Search code examples
c++filecountwords

C++ Counting words in a file between two words


I am currently trying to count the number of words in a file. After this, I plan to make it count the words between two words in the file. For example. My file may contain. "Hello my name is James". I want to count the words, so 5. And then I would like to count the number of words between "Hello" and "James", so the answer would be 3. I am having trouble with accomplishing both tasks. Mainly due to not being exactly sure how to structure my code. Any help on here would be greatly appreciated. The code I am currently using is using spaces to count the words.

Here is my code:

readwords.cpp

string ReadWords::getNextWord()
{
    bool pWord = false;
    char c;
    while((c = wordfile.get()) !=EOF)
    {
        if (!(isspace(c)))
        {
            nextword.append(1, c);
        }

        return nextword;
    }
}

bool ReadWords::isNextWord()
{
    if(!wordfile.eof())
    {
        return true;
    }
    else
    {
        return false;
    }
}

main.cpp

main()
{
    int count = 0;
    ReadWords rw("hamlet.txt");
    while(rw.isNextWord()){
        rw.getNextWord();
                count++;
    }
    cout << count;
    rw.close();
}

What it does at the moment is counts the number of characters.

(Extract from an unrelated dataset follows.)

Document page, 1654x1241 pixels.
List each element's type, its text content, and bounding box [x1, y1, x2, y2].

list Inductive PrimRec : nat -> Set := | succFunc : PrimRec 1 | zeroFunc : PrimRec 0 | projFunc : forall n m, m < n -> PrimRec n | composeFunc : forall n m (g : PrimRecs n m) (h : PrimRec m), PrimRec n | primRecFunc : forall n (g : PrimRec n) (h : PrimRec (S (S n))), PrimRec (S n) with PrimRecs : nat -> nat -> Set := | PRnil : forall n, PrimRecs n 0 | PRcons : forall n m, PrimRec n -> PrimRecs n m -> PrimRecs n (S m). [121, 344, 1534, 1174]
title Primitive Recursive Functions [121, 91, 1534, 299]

I'm sure its just a simple fix and something silly that I'm missing. But I've been trying for long enough to go searching for some help.

Any help is greatly appreciated. :)


Solution

  • Rather than parse the file character-by-character, you can simply use istream::operator<<() to read whitespace-separated words. << returns the stream, which evaluates to true as a bool when the stream can still be read from.

    vector<string> words;
    string word;
    while (wordfile >> word)
        words.push_back(word);
    

    There is a common formulation of this using the <iterator> and <algorithm> utilities, which is more verbose, but can be composed with other iterator algorithms:

    istream_iterator<string> input(wordfile), end;
    copy(input, end, back_inserter(words));
    

    Then you have the number of words and can do with them whatever you like:

    words.size()
    

    If you want to find "Hello" and "James", use find() from the <algorithm> header to get iterators to their positions:

    // Find "Hello" anywhere in 'words'.
    const auto hello = find(words.begin(), words.end(), "Hello");
    
    // Find "James" anywhere after 'hello' in 'words'.
    const auto james = find(hello, words.end(), "James");
    

    If they’re not in the vector, find() will return words.end(); ignoring error checking for the purpose of illustration, you can count the number of words between them by taking their difference, adjusting for the inclusion of "Hello" in the range:

    const auto count = james - (hello + 1);
    

    You can use operator-() here because std::vector::iterator is a “random-access iterator”. More generally, you could use std::distance() from <iterator>:

    const auto count = distance(hello, james) - 1;
    

    Which has the advantage of being more descriptive of what you’re actually doing. Also, for future reference, this kind of code:

    bool f() {
        if (x) {
            return true;
        } else {
            return false;
        }
    }
    

    Can be simplified to just:

    bool f() {
        return x;
    }
    

    Since x is already being converted to bool for the if.